==== DATA ====

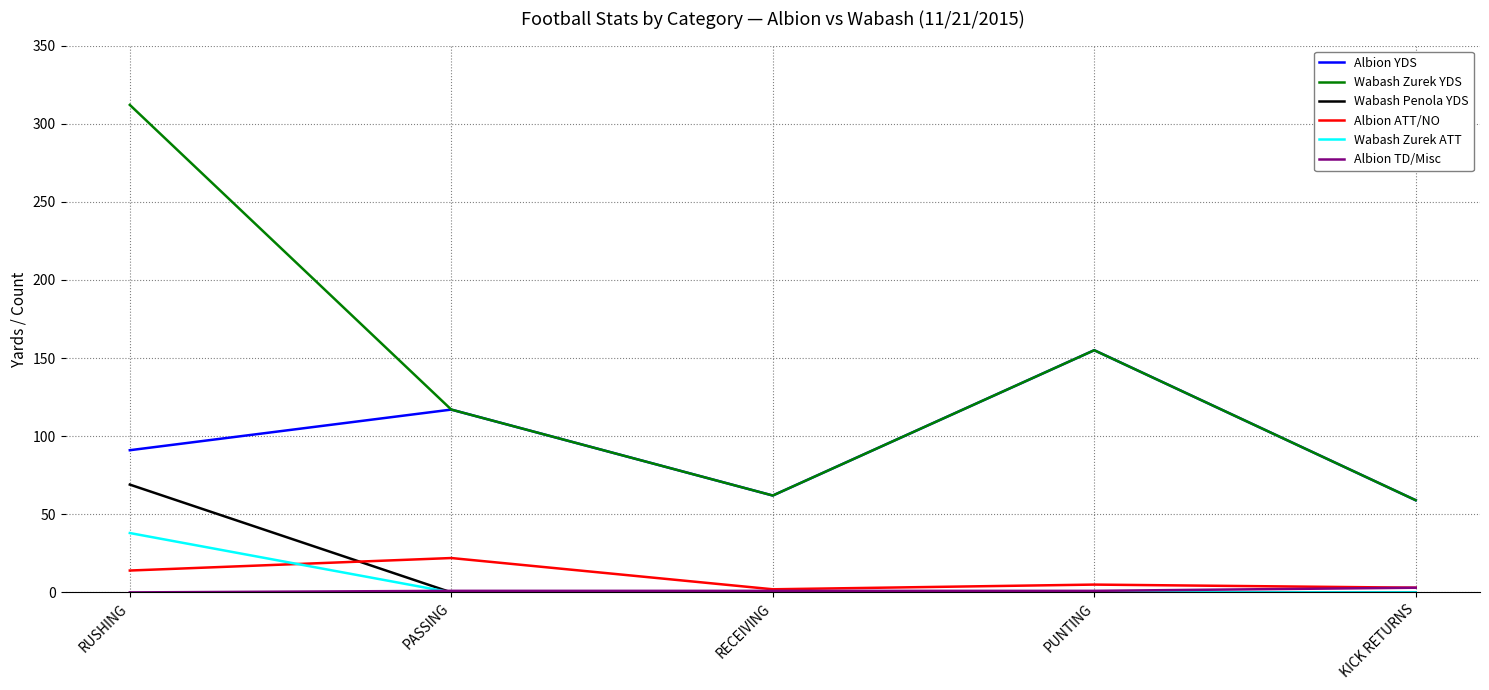

Between RUSHING and PASSING, which series saw the biggest shift?

Wabash Zurek YDS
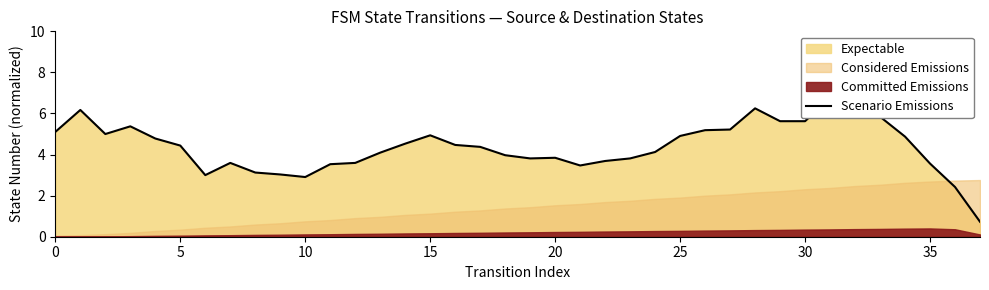

What is the average value?

4.4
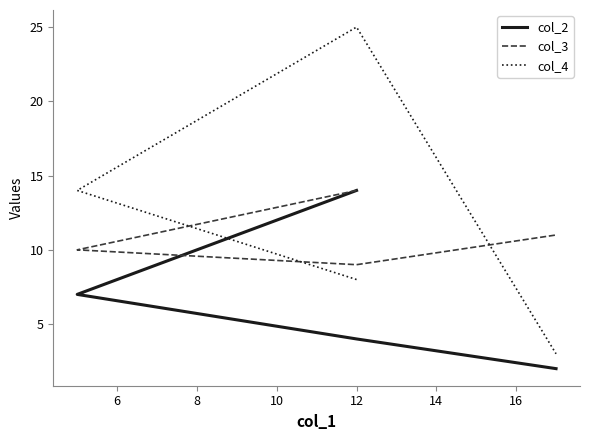

How many values in the col_2 series are below 7?

2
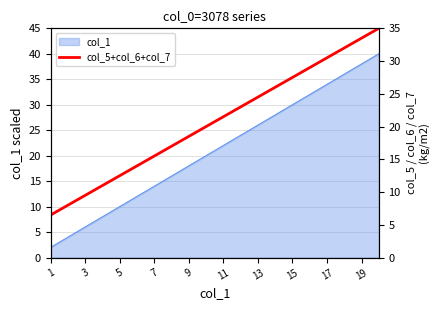

What is the average value?

20.8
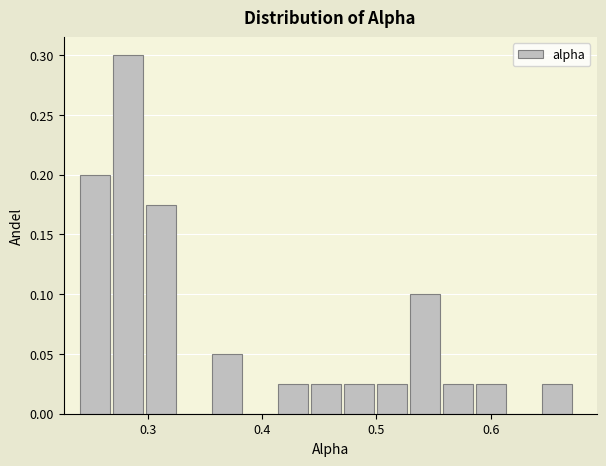

Around what value on the x-axis is the tallest bar? Give the approximate position of its centre, as read against the axis.

0.28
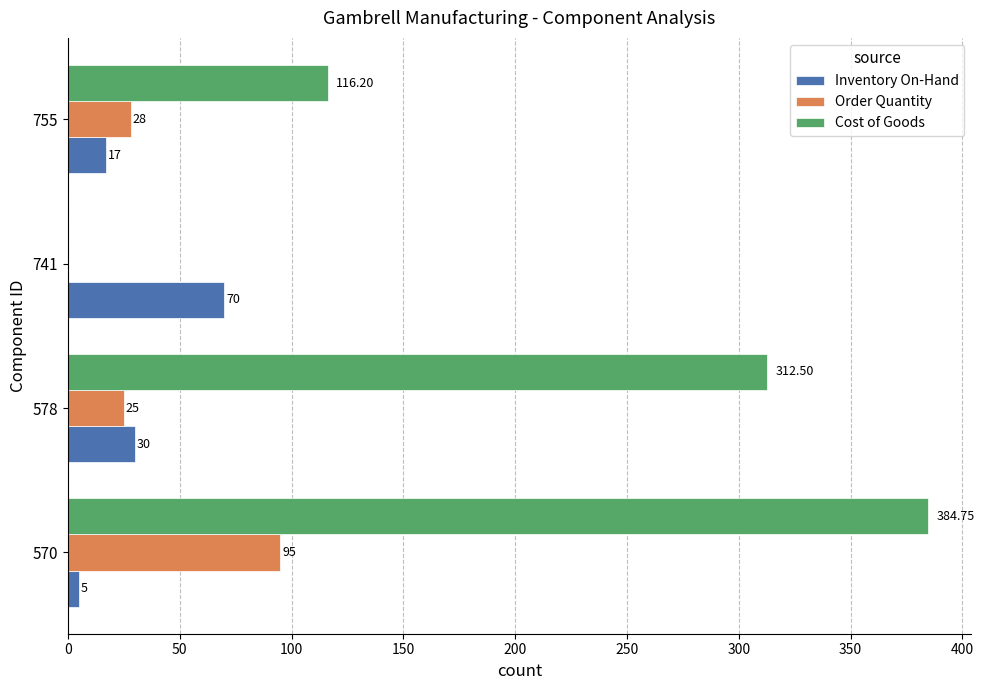

What is the greatest value displayed?

384.8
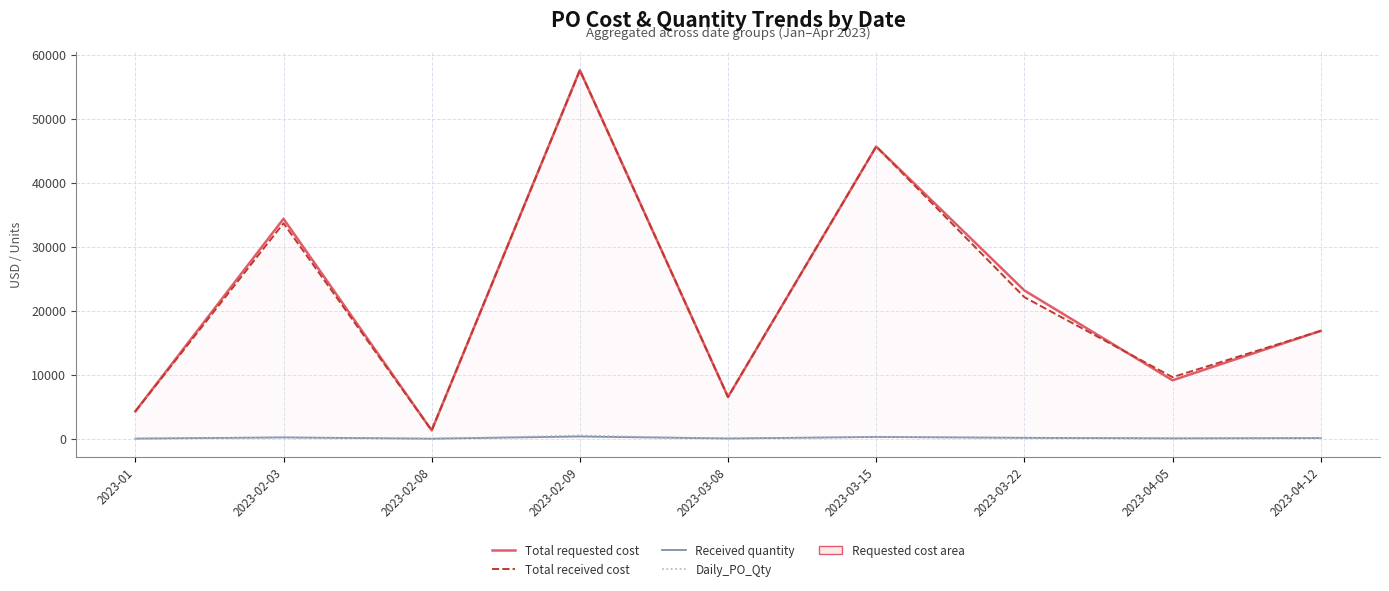

What is the difference between the Total received cost values at 2023-03-15 and 2023-02-03?

11983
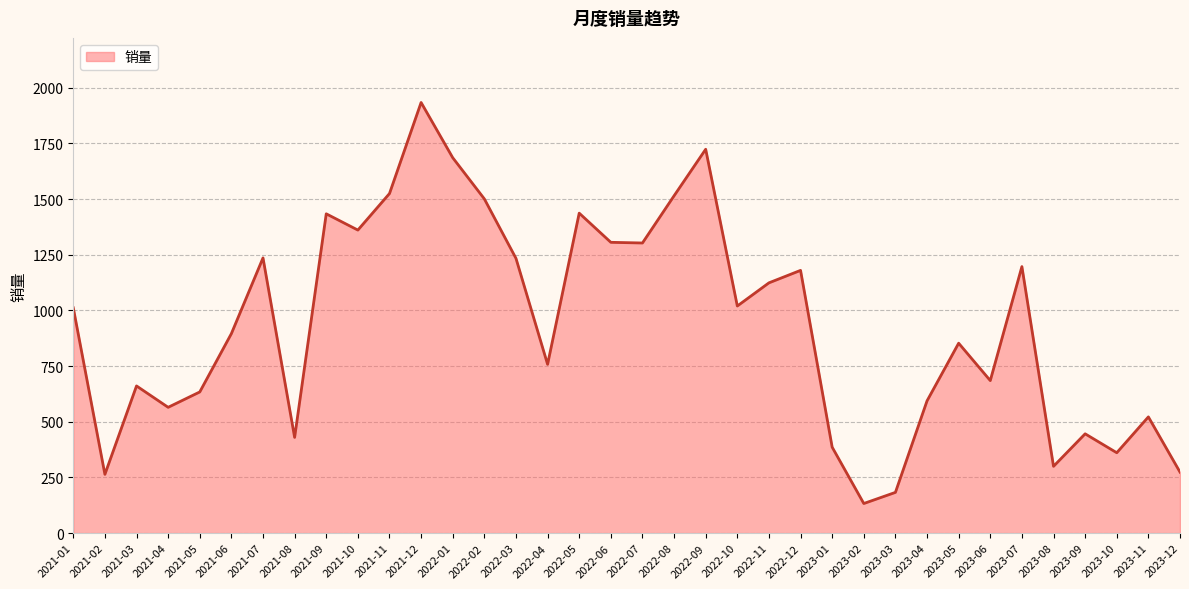

How many categories are shown in the chart?

36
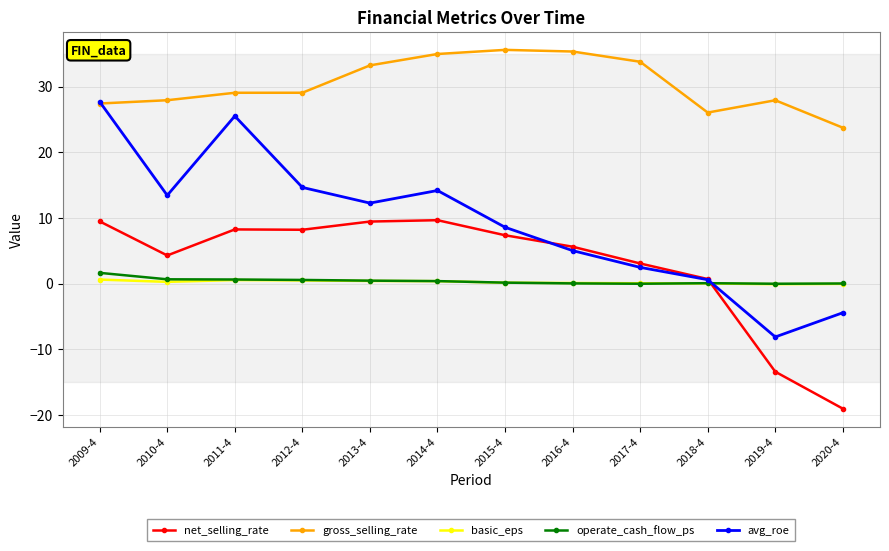

What is the average value of the operate_cash_flow_ps series?

0.4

====

REQUIRED WORK: Convert the rows above into a Markdown table with two columns, No. and Text, giving each line its own number. Leave out the blank lines and the pictures.

SOLUTION FOR THIS PROBLEM:
| No. | Text |
|---|---|
| 1 | Between RUSHING and PASSING, which series saw the biggest shift? |
| 2 | Wabash Zurek YDS |
| 3 | What is the average value? |
| 4 | 4.4 |
| 5 | How many values in the col_2 series are below 7? |
| 6 | 2 |
| 7 | What is the average value? |
| 8 | 20.8 |
| 9 | Around what value on the x-axis is the tallest bar? Give the approximate position of its centre, as read against the axis. |
| 10 | 0.28 |
| 11 | What is the greatest value displayed? |
| 12 | 384.8 |
| 13 | What is the difference between the Total received cost values at 2023-03-15 and 2023-02-03? |
| 14 | 11983 |
| 15 | How many categories are shown in the chart? |
| 16 | 36 |
| 17 | What is the average value of the operate_cash_flow_ps series? |
| 18 | 0.4 |